• _Records provided_:
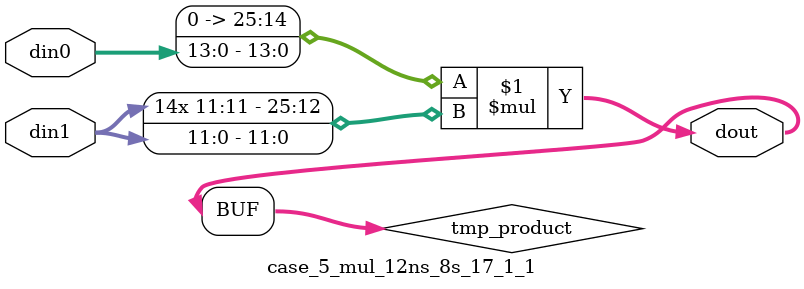
<source format=v>

`timescale 1 ns / 1 ps

 (* use_dsp = "no" *)  module case_5_mul_12ns_8s_17_1_1(din0, din1, dout);
parameter ID = 1;
parameter NUM_STAGE = 0;
parameter din0_WIDTH = 14;
parameter din1_WIDTH = 12;
parameter dout_WIDTH = 26;

input [din0_WIDTH - 1 : 0] din0; 
input [din1_WIDTH - 1 : 0] din1; 
output [dout_WIDTH - 1 : 0] dout;

wire signed [dout_WIDTH - 1 : 0] tmp_product;

























assign tmp_product = $signed({1'b0, din0}) * $signed(din1);










assign dout = tmp_product;





















endmodule

</source>
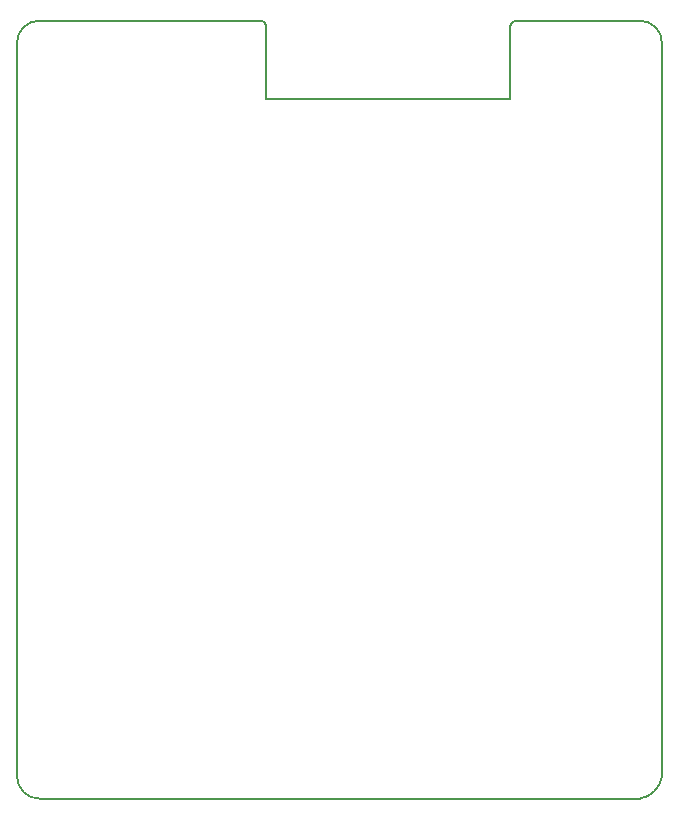
<source format=gbr>
G04 DipTrace 3.3.1.3*
G04 BoardOutline.gbr*
%MOIN*%
G04 #@! TF.FileFunction,Profile*
G04 #@! TF.Part,Single*
%ADD11C,0.005512*%
%FSLAX26Y26*%
G04*
G70*
G90*
G75*
G01*
G04 BoardOutline*
%LPD*%
X393703Y468703D2*
D11*
G03X468703Y393703I74374J-626D01*
G01*
X2468703D1*
G03X2543703Y468703I-12500J87500D01*
G01*
Y2912453D1*
G03X2468703Y2987454I-74376J625D01*
G01*
X2056203D1*
G03X2037453Y2968703I3127J-21878D01*
G01*
Y2724954D1*
X1224953D1*
Y2968703D1*
G03X1206203Y2987454I-21875J-3124D01*
G01*
X468703D1*
G03X393703Y2912453I-624J-74376D01*
G01*
Y468703D1*
M02*

</source>
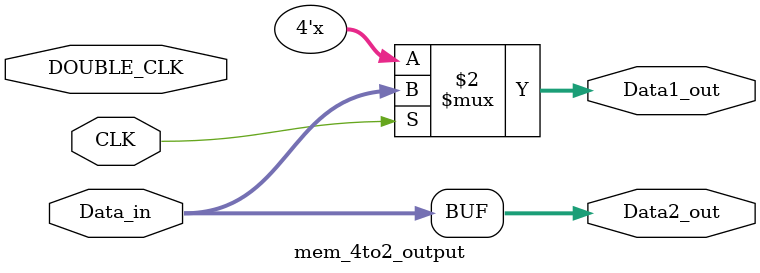
<source format=v>
`timescale 1ns / 1ps


module mem_4to2_output
// Multiplexes 2port ram into 4 port ram
  #(
     parameter integer BIT_WIDTH = 4, 
     parameter integer ADDR_WIDTH = 6
     )
   (
   //single port inputs
    input  wire [BIT_WIDTH-1:0]  Data_in,

    //double port outputs
    output  reg [BIT_WIDTH-1:0]   Data1_out,
    output  reg [BIT_WIDTH-1:0]  Data2_out,
    
    input  wire          CLK,
    input  wire          DOUBLE_CLK
    );
    
    /*
    assign Data2_out = Data_in;
    //when CLK == 0, save 
    always @(posedge DOUBLE_CLK) begin
    Data1_out <= Data_in;
    end
   */
    always @(*) begin
        Data2_out <= Data_in;
        if(CLK) begin
            Data1_out <= Data_in;
        end
    end    
        


    endmodule
</source>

• _Written task_:
Copy out the data above to the letter, and keep every picture out of it.

• _Written solution_:
<source format=v>

`timescale 1 ns / 1 ps

 (* use_dsp = "no" *)  module case_5_mul_12ns_8s_17_1_1(din0, din1, dout);
parameter ID = 1;
parameter NUM_STAGE = 0;
parameter din0_WIDTH = 14;
parameter din1_WIDTH = 12;
parameter dout_WIDTH = 26;

input [din0_WIDTH - 1 : 0] din0; 
input [din1_WIDTH - 1 : 0] din1; 
output [dout_WIDTH - 1 : 0] dout;

wire signed [dout_WIDTH - 1 : 0] tmp_product;

























assign tmp_product = $signed({1'b0, din0}) * $signed(din1);










assign dout = tmp_product;





















endmodule

</source>
<source format=gbr>
G04 DipTrace 3.3.1.3*
G04 BoardOutline.gbr*
%MOIN*%
G04 #@! TF.FileFunction,Profile*
G04 #@! TF.Part,Single*
%ADD11C,0.005512*%
%FSLAX26Y26*%
G04*
G70*
G90*
G75*
G01*
G04 BoardOutline*
%LPD*%
X393703Y468703D2*
D11*
G03X468703Y393703I74374J-626D01*
G01*
X2468703D1*
G03X2543703Y468703I-12500J87500D01*
G01*
Y2912453D1*
G03X2468703Y2987454I-74376J625D01*
G01*
X2056203D1*
G03X2037453Y2968703I3127J-21878D01*
G01*
Y2724954D1*
X1224953D1*
Y2968703D1*
G03X1206203Y2987454I-21875J-3124D01*
G01*
X468703D1*
G03X393703Y2912453I-624J-74376D01*
G01*
Y468703D1*
M02*

</source>
<source format=v>
`timescale 1ns / 1ps


module mem_4to2_output
// Multiplexes 2port ram into 4 port ram
  #(
     parameter integer BIT_WIDTH = 4, 
     parameter integer ADDR_WIDTH = 6
     )
   (
   //single port inputs
    input  wire [BIT_WIDTH-1:0]  Data_in,

    //double port outputs
    output  reg [BIT_WIDTH-1:0]   Data1_out,
    output  reg [BIT_WIDTH-1:0]  Data2_out,
    
    input  wire          CLK,
    input  wire          DOUBLE_CLK
    );
    
    /*
    assign Data2_out = Data_in;
    //when CLK == 0, save 
    always @(posedge DOUBLE_CLK) begin
    Data1_out <= Data_in;
    end
   */
    always @(*) begin
        Data2_out <= Data_in;
        if(CLK) begin
            Data1_out <= Data_in;
        end
    end    
        


    endmodule
</source>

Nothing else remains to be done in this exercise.